Ducrot P, Legraverend M, Grierson D S
Institut Curie, Section de Recherche, UMR 176 CNRS, Bât. 110-112, Centre Universitaire, 91405 Orsay Cedex, France.
J Med Chem. 2000 Nov 2;43(22):4098-108. doi: 10.1021/jm000965t.
Several series of cyclin-dependent kinase inhibitors previously prepared in our laboratory were compared using 3D-QSAR (CDK1) and docking (CDK2) techniques. Evaluation of our own library of 93 purine derivatives served to establish the model which was validated by evaluation of an external library of 71 compounds. The best predictions were obtained with the CoMFA standard model (q(2) = 0.68, r(2) = 0.90) and with the CoMSIA combined steric, electrostatic, and lipophilic fields (q(2) = 0.74, r(2) = 0.90). The CDK1 3D-QSAR model was then superimposed to the ATP/CDK2 binding site, giving direct contour maps of the different fields. Although too few compounds were evaluated on CDK5 to derive a 3D-QSAR model, some interesting SARs have been deduced. Comparison of the results obtained from both methods helped with understanding the specific activity of some compounds and designing new specific CDK inhibitors.
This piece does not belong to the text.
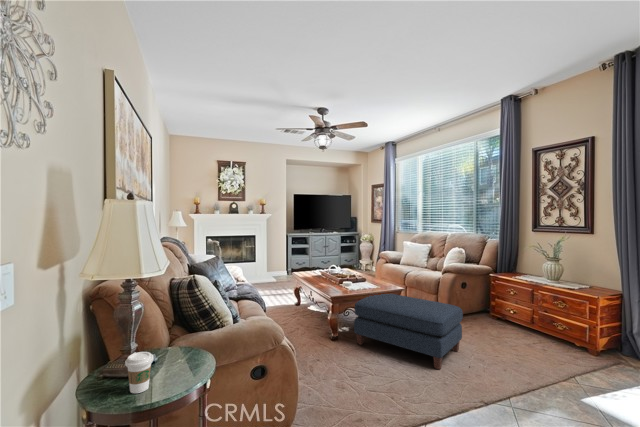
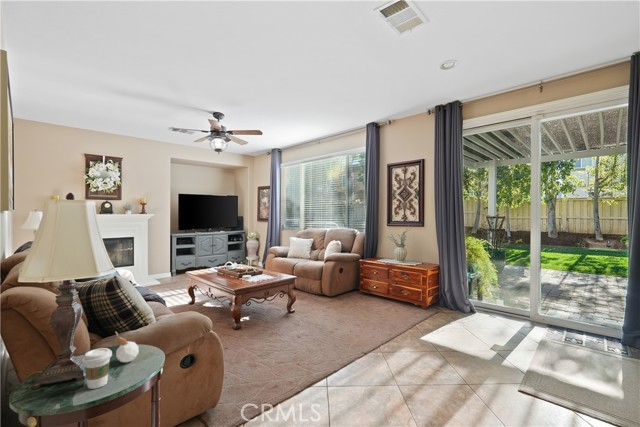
ottoman: present [354,294,463,369] -> none [257,282,344,338]
candle: none [168,335,190,369] -> present [116,335,139,362]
使用3D-QSAR(CDK1)和对接(CDK2)技术对我们实验室之前制备的几系列细胞周期蛋白依赖性激酶抑制剂进行了比较。对我们自己的93种嘌呤衍生物文库进行评估,以建立模型,该模型通过对71种化合物的外部文库进行评估来验证。使用CoMFA标准模型(q(2)=0.68,r(2)=0.90)以及CoMSIA结合空间、静电和亲脂性场(q(2)=0.74,r(2)=0.90)获得了最佳预测结果。然后将CDK1 3D-QSAR模型叠加到ATP/CDK2结合位点,给出不同场的直接等高线图。虽然对CDK5评估的化合物太少,无法得出3D-QSAR模型,但已经推导出了一些有趣的构效关系。两种方法所得结果的比较有助于理解某些化合物的特异性活性并设计新的特异性CDK抑制剂。